In a paper published recently, Eric Sebzda, Ph.D., assistant professor of Pathology, Microbiology and Immunology, graduate student and first author Whitney Rabacal and colleagues describe their discovery in mice of a tolerance mechanism that restrains the activity of natural killer (NK) cells, and a potential way to overcome it.
NK cells are a type of white blood cell that specifically recognize and destroy tumor cells. NK cell-mediated tumor therapy — essentially, injections of NK cells — is a cutting-edge technique currently used clinically. It can sweep the blood clean of cancer cells in leukemia patients; however, the remission is often short-lived.
In the paper, published in the May 10, 2016 issue of the Proceedings of the National Academy of Sciences, they report that a transcription factor, Kruppel-like factor 2 (KFL2) is critical for NK cell expansion and survival.

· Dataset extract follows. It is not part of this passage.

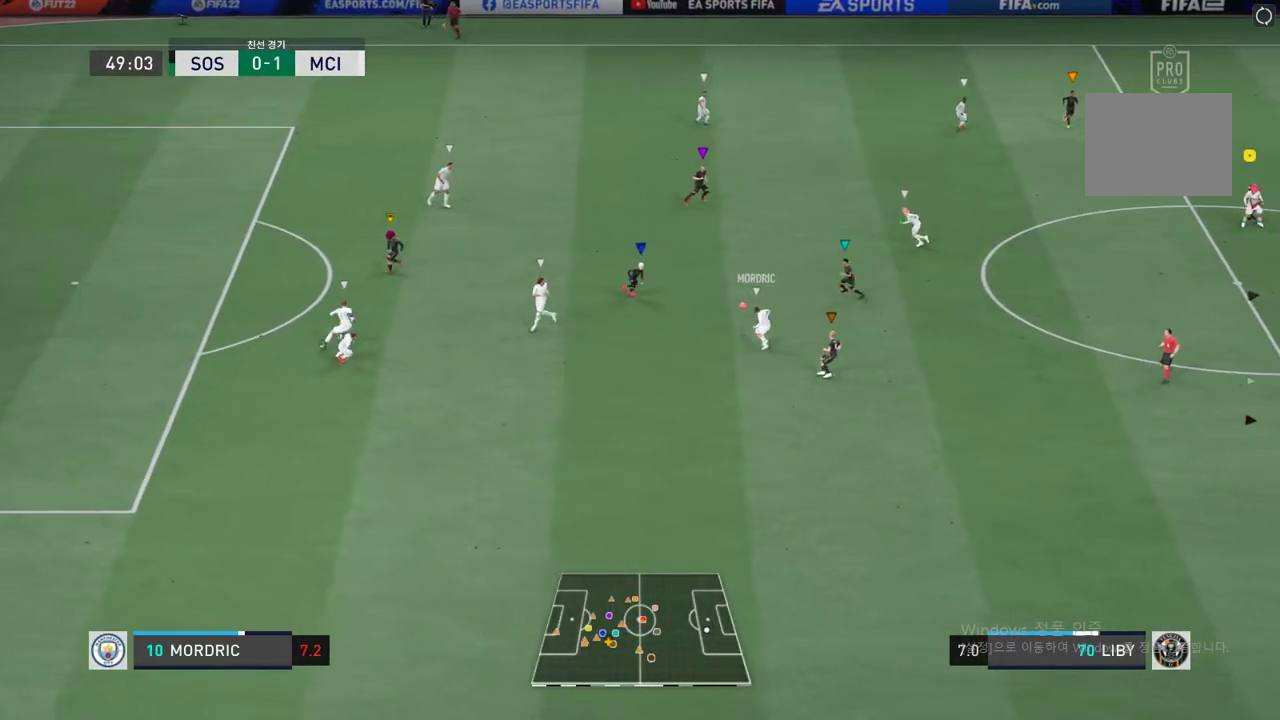
{"buttons": ["R2"], "left_stick": "down", "events": [[201, "R2", "down"]]}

KLF2 both limits immature NK cell proliferation and instructs mature NK cells to home to niches rich in interleukin 15 (IL-15), which is necessary for their continued survival.
“This is the same process likely used by cancer cells to avoid destruction by NK cells,” Sebzda said. In particular, tumors may avoid immune clearance by promoting KLF2 destruction within the NK cell population, thereby starving these cells of IL-15.

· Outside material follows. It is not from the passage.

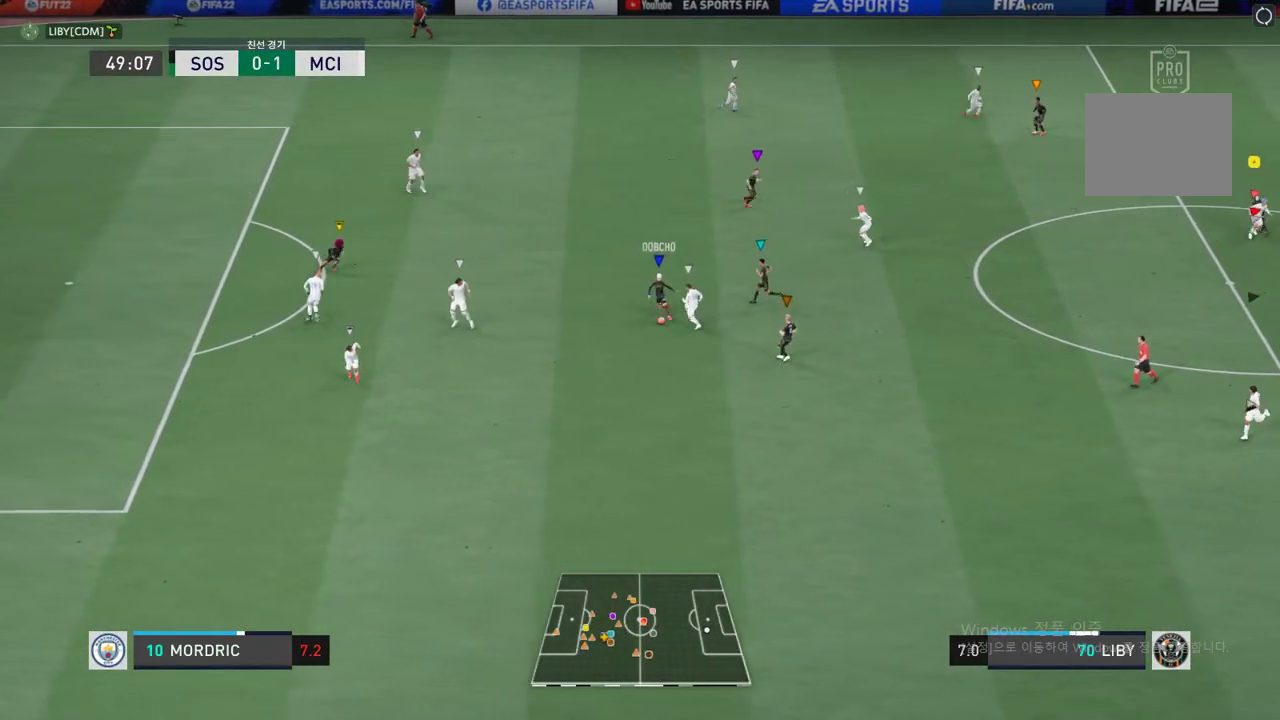
{"buttons": ["R2"], "left_stick": "down-left", "events": [[33, "left_stick", "down-left"]]}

Increased expression of IL-15 can improve immune responses against tumors. Unfortunately, it’s not easy to introduce the cytokine only within a tumor microenvironment, and high, systemic levels of IL-15 can be toxic.
Recruitment of cells to the tumor microenvironment that “transpresent” IL-15 may overcome this barrier and thus may improve NK cell-mediated cancer therapy, although the methodology hasn’t been worked out yet. “Our paper should encourage this line of inquiry,” Sebzda said.